De todo modo, ensinar assim não é produtivo mas o pior mesmo é que o todo é antiético ao privilegiar o falso em relação ao real, o mecânico sobre o simbólico. Aqui o padrão de ensino se esgota na memorização. Se o aluno habituado reiteradamente a um exercício mecânico e subserviente não encontra condições mínimas de desenvolver sua auto-estima, sua capacidade crítica ou de se justificar do ponto de vista sócio-cognitivo, também participa entusiasticamente desse mundo faz-de-conta, pois conta com sua aprovação automática ao final do ano letivo. Passa a ser res. Para Bauman, uma das referências de felicidade é “…o orgulho pelo trabalho bem feito, pela destreza, astúcia e habilidade…”. Tudo isso, aqui, se perde em razão da simulação, do descaso e do descrédito.

Há que se ajuntar que cada um de nós deve buscar, independentemente da escola, suplantar as suas dificuldades, mas que isso depende de como nos vemos em frente a nós mesmos. Se as dificuldades estão postas, devemos enfrentá-las ou não? Devemos apostar em nós mesmos ou sermos reféns conscientes das nossas idiossincrasias? As possibilidades são duas: não sabemos se, optando por vencermos nossas dificuldades, isso ocorrerá de fato o que gera a incerteza; por outro lado, podemos nos alienar e sermos indiferentes a isso tudo, nos refugiando em argumentos vários, dos quais poucos, em verdade, se sustentam.

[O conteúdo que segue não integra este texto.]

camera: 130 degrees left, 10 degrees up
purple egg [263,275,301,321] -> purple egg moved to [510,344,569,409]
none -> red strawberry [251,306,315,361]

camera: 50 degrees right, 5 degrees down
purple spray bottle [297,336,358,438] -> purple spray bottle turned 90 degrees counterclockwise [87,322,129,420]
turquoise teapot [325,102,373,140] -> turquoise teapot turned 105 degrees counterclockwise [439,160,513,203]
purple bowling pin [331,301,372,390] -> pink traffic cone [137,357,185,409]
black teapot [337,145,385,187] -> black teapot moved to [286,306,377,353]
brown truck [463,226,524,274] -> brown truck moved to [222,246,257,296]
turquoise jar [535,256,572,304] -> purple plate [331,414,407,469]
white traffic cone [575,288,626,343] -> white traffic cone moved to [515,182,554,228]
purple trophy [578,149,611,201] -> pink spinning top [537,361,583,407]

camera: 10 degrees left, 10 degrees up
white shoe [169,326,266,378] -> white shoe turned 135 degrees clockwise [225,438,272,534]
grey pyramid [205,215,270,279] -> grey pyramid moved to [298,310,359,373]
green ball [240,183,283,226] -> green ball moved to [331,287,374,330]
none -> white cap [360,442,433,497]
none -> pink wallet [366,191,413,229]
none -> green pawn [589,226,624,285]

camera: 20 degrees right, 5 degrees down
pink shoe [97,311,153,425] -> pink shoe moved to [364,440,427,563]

Muitos fatores, bastante substanciais, nos empurram para o descaso conosco mesmos, para a fuga na qual o prazer momentâneo é o refúgio buscado. Haverá ocasiões, contudo, em que a cobrança à nossa alienação poderá tornar-se insuportável e um diploma de conclusão de curso será tão útil como uma nota de três reais, e tão proveitoso, do ponto de vista de formação como nossa própria presunção. As vezes, muitas eu diria, caímos de modo absolutamente tolo nas armadilhas que, convictos, ajudamos a edificar. Nos autovitimamos. De todo modo, sempre temos consciência de que as estamos construindo no dia-a-dia o que, se não serve de consolo, pelo menos de alerta deveria servir.

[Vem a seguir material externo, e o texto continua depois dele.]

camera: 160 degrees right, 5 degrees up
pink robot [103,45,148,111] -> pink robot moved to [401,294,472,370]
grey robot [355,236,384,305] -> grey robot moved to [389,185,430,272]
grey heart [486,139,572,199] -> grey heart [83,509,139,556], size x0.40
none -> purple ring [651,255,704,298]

Nem sempre a sociedade irá desejar pagar os custos que provocamos e, menos ainda, nos recompensar pelo meio social do qual nos originamos. As alternativas, sempre dramáticas, não nos levarão a lugar algum que nos seja interessante.  Quando, portanto, falamos em autocomiseração, tenhamos consciência de que, em um mundo de consumo, a paciência, a boa-vontade e mesmo os atos humanos dependem da capacidade de reconstrução identitária e das opções que fazemos. O que é discurso hoje, amanhã é a realidade. Não nos deixemos enganar, pois, apenas com declarações de boa-vontade e com solidariedades que se esgotam de modo tão rápido quanto uma chuva de verão.